Which foreign companies should register as external companies? What are the requirements of registration and what are the ramifications if the company fails to register?
In terms of the Companies Act of 2008 (the “Act”), a foreign company is distinguished from an external company by the nature of its registration requirements.
A foreign company is defined simply as an entity incorporated in some other jurisdiction outside the Republic of South Africa.
An external company is one which was incorporated outside the Republic and which conducts its activities within the Republic, irrespective of whether it is a profit or a non–profit entity. If this is the case, then it needs to be registered as an external company under the Companies Act of 2008.
The question that determines whether registration is necessary is: when is a foreign company conducting business or non-profit activities within the Republic?
According to section 23 of the Act, a foreign company is deemed to be conducting business or non–profit activities within South Africa if it:
(a) is a party to one or more employment contracts within the Republic; or
(b) subject to subsection (2A), is engaging in a course of conduct, or has engaged in a course or pattern of activities within the Republic over a period of at least six months, such as would lead a person to reasonably conclude that the company intended to continually engage in business or non-profit activities within the Republic.
A foreign company is conducting business or non-profit activities in the Republic if it has engaged in or is engaging in one or more of the activities set out in section 23(2)(a)–(f) of the Act — as listed below. However, these are not the only grounds to regard the company as conducting its profit or non-profit business.
(a) Holding a meeting or meetings within the Republic of the shareholders or board of the foreign company, or otherwise conducting any of the company’s internal affairs within the Republic;
(b) establishing or maintaining any bank or other financial accounts within the Republic;
(c) establishing or maintaining offices or agencies within the Republic for the transfer, exchange or registration of the foreign company’s own securities;
(d) creating or acquiring any debts, within the Republic, or any mortgages or security interests in any property within the Republic;
(e) securing or collecting any debt, or enforcing any mortgage or security interest within the Republic; or
(f) acquiring any interest in any property within the Republic.
If a foreign company qualifies as an external company under the Act it may be required to register as such. The Company and Intellectual Property Commission (CIPC), formerly known as CIPRO, may issue a compliance notice instructing the company to comply with the provisions of section 23(6) of the Act.
If the company fails to comply with the notice, the CIPC will issue an instruction to cease trade in the Republic.
Regardless of the CIPC enforcement and the repercussions associated with enforcement, there may be serious implications for businesses that contract with an unregistered foreign company.
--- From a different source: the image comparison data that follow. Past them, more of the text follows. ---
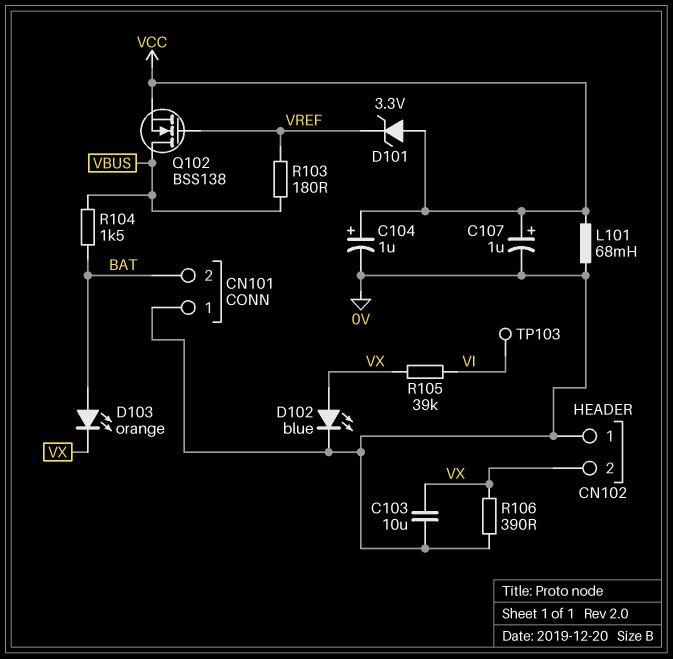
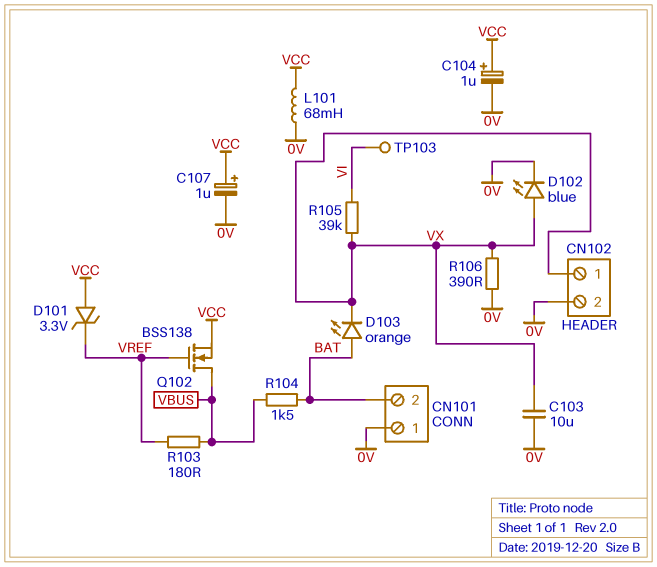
CN102 pin 1: 0V -> VX
CN102 pin 2: VX -> 0V

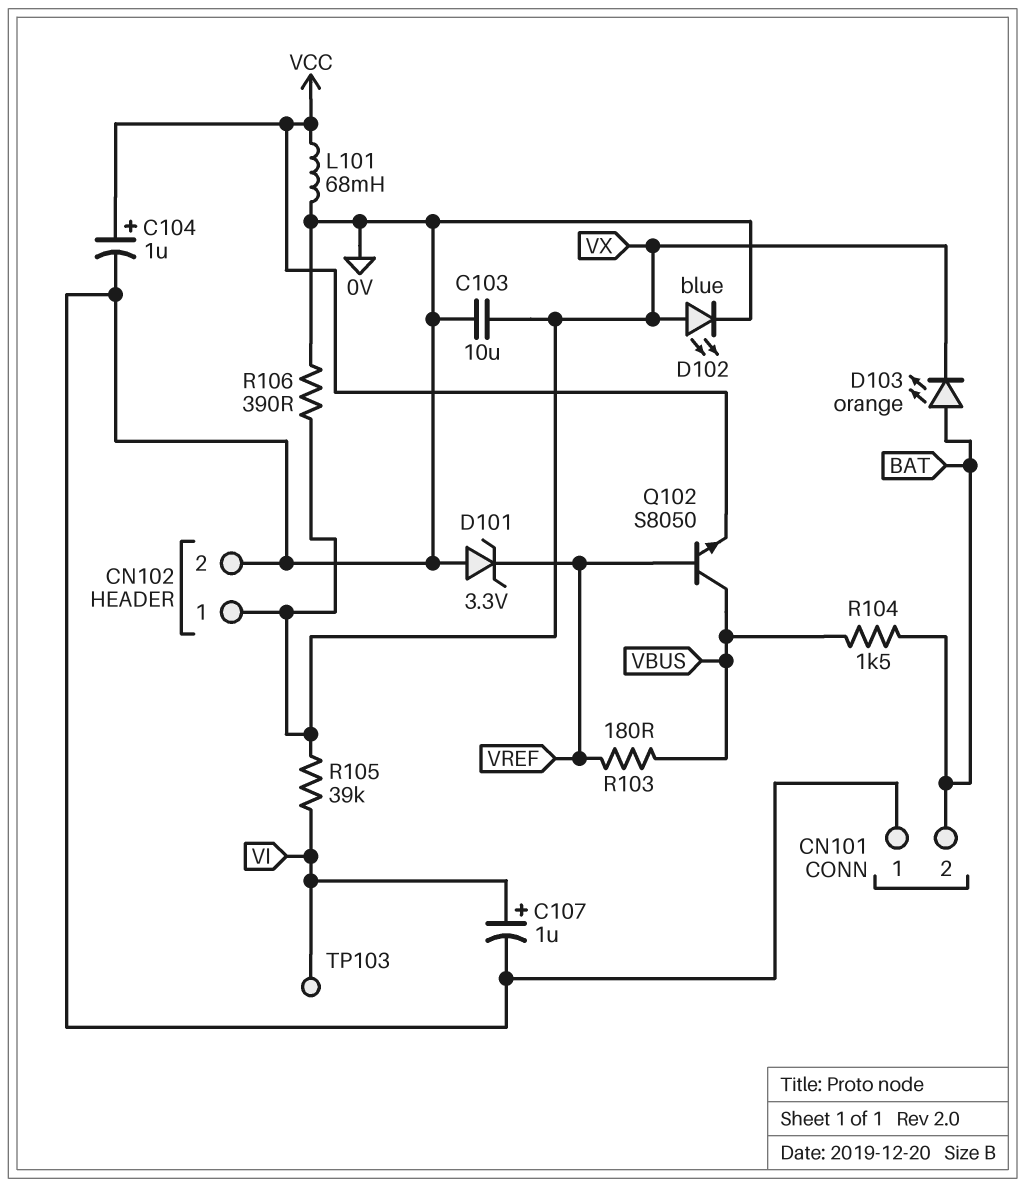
C107: 1uF (plus VCC, minus 0V) -> 1uF (plus VI, minus 0V)
D101: zener 3.3V (A VCC, K VREF) -> zener 3.3V (A 0V, K VREF)
Q102: NMOS BSS138 (G VREF, D VBUS, S VCC) -> NPN S8050 (B VREF, C VBUS, E VCC)

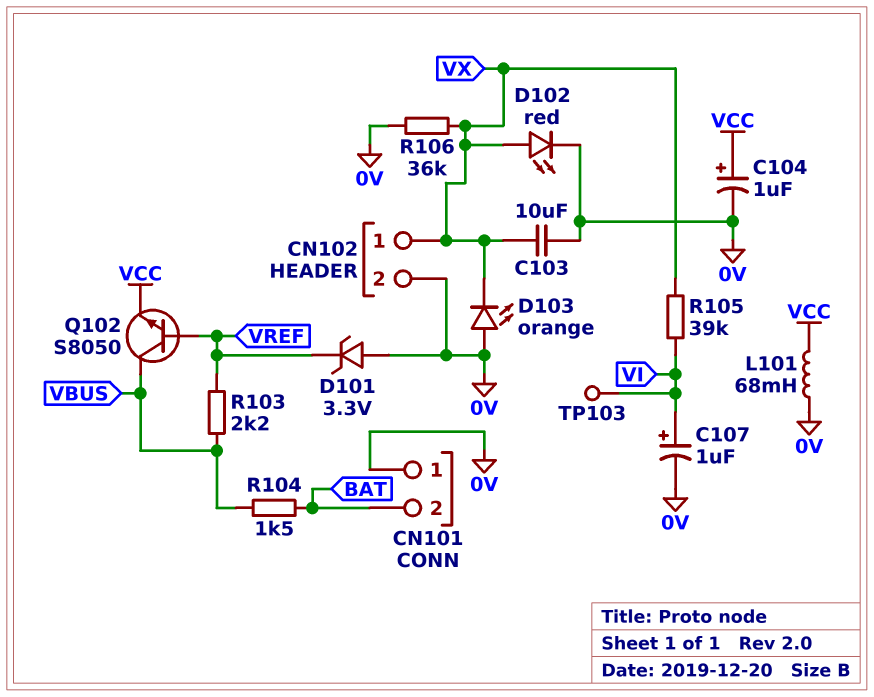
D102: LED blue (A VX, K 0V) -> LED red (A VX, K 0V)
D103: LED orange (A BAT, K VX) -> LED orange (A 0V, K VX)
R103: 180 (VBUS, VREF) -> 2.2k (VBUS, VREF)
R106: 390 (0V, VX) -> 36k (0V, VX)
South African entities that contract with unregistered foreign companies may find themselves left with agreements that are void or voidable, or legally valid agreements for which they have no practical redress. Litigating against a foreign entity is very costly and filled with challenges. These could include difficulties with obtaining the necessary information to serve process; or ensuring compliance with the laws of the relevant foreign country when issuing process. These matters, with the additional financial considerations and time constraints, make practical enforcement almost impossible.
If you are considering contracting with a foreign company, it is advisable to conduct thorough due diligence, ensuring, among other things, that it is registered in terms of the Act.
According to an article published in Ghost Digest 22 September 2011, if the company owns any fixed property in the Republic, then the matter becomes more complicated. In this case, the company’s registration is regulated by the Act and also the Deeds Registries Act 47 of 1937, and specifically in terms of regulation 44 A (d)(ii)(aa).
If this is the case, then there is a question over whether it is the conveyancer’s responsibility to register the company — as set out in Regulation 44 A (d) (ii) (aa) and (bb) — or whether the Registrar of Deeds now holds that responsibility.
In addition, there may also be instances where a foreign company could register a title deed without being registered as an external company.
There is a large degree of prevailing uncertainty in these situations, which will only be resolved by legal reform. Before you acquire a property as a foreign or external company, we recommend that you consult with your attorney who must also be a conveyancer.